Disbrow's testimony also referred to "significant challenges" posed by legacy systems to the nuclear command, control and communication system (NC3). Commercial solutions sometimes introduce cyber vulnerabilities to the NC3, she added.

Striking a balance between government and commercial solutions – "and having the patience and resources to fund potential solutions" – are therefore the most pressing NC3 challenges, Disbrow said.

The challenge of addressing cyber vulnerabilities in weapons systems is a steep one for the Air Force. The service's Space Command, for example, spent $3 billion on cybersecurity last fiscal year, but not a penny defending software vulnerabilities in weapons systems that Pentagon officials have said are at great risk. (NC3 is under purview of the Air Force Global Strike Command, not the Space Command.)

Testimony covered Navy, Army cyber challenges

Testifying alongside Disbrow were Patrick J. Murphy and Janine Davidson, the nominees to be undersecretary of the Army and undersecretary of the Navy, respectively. Their submitted testimonies also offered clues to how they would tackle 'those services' substantial cybersecurity and IT challenges.

Murphy, a former Pennsylvania congressman, said in testimony that the service must "continue to streamline the IT and cyber acquisition process" to stay ahead of threats, "which requires current and cutting edge technologies."

Davidson, a Council on Foreign Relations scholar, noted in her testimony that IT advances are changing the relationship between people and technology, to the point that there is "vast potential to change the balance of manned and unmanned platforms in combat aircraft and across all platforms."

Separately in the hearing, the committee advanced the nomination of Marcel Lettre to be undersecretary of Defense for intelligence.

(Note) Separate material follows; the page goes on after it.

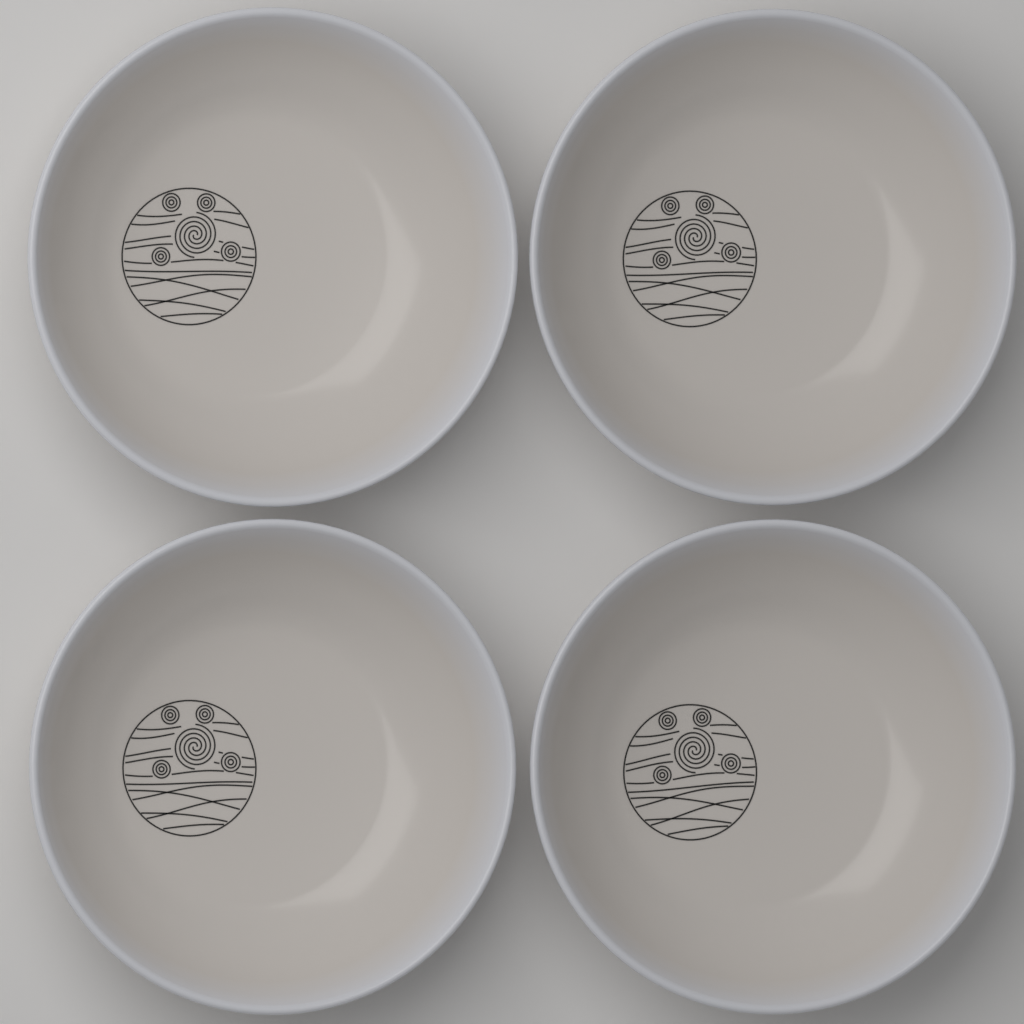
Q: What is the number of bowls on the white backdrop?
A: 4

Lettre, who is currently serving as acting undersecretary, plays a key role in inter-departmental cybersecurity discussions.

Lettre's nomination now heads to the full Senate for approval. Sen. John McCain (R-Ariz.), the committee's chairman, later told reporters he was confident the full Senate could find time to vote on Lettre's nomination, despite the clock ticking on the 2015 legislative calendar.